Trump’s former campaign manager Paul Manafort has been indicted on tax fraud and bank fraud charges related to his previous work for a pro-Russian president of Ukraine.
Ellis questioned whether Mueller exceeded his authority in filing the charges against Manafort. Ellis said the indictment appeared to be a way for Mueller to leverage Manafort into providing information about Trump.
“The vernacular is to sing,” he said.
“You don’t really care about Mr. Manafort,” the judge said. “You really care about what information Mr. Manafort can give you to lead to Mr. Trump.”
Manafort’s attorney have asked the judge to dismiss the charges against him.
He also has been faces charged in Washington of conspiring to launder money and failing to register as a foreign agent.
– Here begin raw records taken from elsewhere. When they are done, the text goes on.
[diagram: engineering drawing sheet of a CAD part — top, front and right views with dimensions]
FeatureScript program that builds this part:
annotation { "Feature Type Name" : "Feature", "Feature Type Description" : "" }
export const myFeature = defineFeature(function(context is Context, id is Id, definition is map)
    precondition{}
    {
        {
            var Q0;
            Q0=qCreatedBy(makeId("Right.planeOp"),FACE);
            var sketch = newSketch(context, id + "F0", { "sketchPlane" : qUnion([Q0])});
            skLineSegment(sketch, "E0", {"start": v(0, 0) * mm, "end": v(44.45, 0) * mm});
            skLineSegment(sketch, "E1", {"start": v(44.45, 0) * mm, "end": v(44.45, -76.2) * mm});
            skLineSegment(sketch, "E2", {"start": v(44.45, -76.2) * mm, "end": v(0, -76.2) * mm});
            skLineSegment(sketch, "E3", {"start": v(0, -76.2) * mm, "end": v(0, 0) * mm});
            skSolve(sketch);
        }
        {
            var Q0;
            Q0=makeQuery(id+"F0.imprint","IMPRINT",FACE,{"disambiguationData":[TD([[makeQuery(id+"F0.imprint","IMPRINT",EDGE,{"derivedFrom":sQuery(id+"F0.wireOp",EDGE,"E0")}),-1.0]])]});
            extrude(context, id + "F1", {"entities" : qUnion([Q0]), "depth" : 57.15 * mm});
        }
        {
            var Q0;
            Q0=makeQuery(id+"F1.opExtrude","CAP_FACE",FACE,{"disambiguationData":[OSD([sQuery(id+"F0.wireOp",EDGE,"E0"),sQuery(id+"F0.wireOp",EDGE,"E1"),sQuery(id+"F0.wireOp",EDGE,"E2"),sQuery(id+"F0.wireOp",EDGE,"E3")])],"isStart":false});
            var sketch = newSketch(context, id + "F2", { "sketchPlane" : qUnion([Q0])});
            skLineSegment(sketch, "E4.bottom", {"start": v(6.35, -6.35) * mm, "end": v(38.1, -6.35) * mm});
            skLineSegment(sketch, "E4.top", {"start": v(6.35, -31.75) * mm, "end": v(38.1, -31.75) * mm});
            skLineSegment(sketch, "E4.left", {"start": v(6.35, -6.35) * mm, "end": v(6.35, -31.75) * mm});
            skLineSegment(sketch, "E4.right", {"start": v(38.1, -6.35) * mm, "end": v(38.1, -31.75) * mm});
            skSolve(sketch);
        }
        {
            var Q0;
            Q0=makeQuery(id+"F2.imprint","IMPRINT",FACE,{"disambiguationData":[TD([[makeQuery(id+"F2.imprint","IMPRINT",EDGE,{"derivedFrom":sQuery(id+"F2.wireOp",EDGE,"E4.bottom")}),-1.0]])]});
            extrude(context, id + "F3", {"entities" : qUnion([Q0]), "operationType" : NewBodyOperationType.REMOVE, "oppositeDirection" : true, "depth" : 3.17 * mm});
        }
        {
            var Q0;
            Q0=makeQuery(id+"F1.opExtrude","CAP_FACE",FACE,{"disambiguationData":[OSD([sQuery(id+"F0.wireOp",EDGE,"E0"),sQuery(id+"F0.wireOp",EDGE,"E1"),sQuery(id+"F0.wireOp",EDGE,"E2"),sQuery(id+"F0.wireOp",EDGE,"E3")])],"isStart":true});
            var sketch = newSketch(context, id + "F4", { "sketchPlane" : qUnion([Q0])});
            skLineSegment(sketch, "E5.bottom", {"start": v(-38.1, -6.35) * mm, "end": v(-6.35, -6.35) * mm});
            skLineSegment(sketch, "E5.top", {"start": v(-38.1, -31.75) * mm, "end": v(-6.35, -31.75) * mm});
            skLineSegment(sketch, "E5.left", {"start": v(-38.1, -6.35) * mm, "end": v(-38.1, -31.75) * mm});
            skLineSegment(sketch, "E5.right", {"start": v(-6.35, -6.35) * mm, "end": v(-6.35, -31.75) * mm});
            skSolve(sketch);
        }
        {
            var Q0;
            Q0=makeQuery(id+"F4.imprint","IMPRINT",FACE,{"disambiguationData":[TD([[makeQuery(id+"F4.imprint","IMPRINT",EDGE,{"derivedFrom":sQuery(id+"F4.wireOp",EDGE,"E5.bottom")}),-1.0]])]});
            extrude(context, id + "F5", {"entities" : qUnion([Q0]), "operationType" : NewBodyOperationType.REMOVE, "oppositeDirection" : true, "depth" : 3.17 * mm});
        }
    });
Attorney General Jeff Sessions recused himself from the investigation. Responsibility then fell on Deputy Attorney General Rod Rosenstein. Rosenstein made the decision to appoint former FBI Director Robert Mueller as special prosecutor.
The president has been highly critical of both Rosenstein and Mueller. The investigation has not produced any charges against the president and little concrete evidence that collusion ever occurred, but there is a suggestion that perhaps the investigation is morphing into an investigation into obstruction of the investigation.
Byrne represents Alabama’s 1st Congressional District.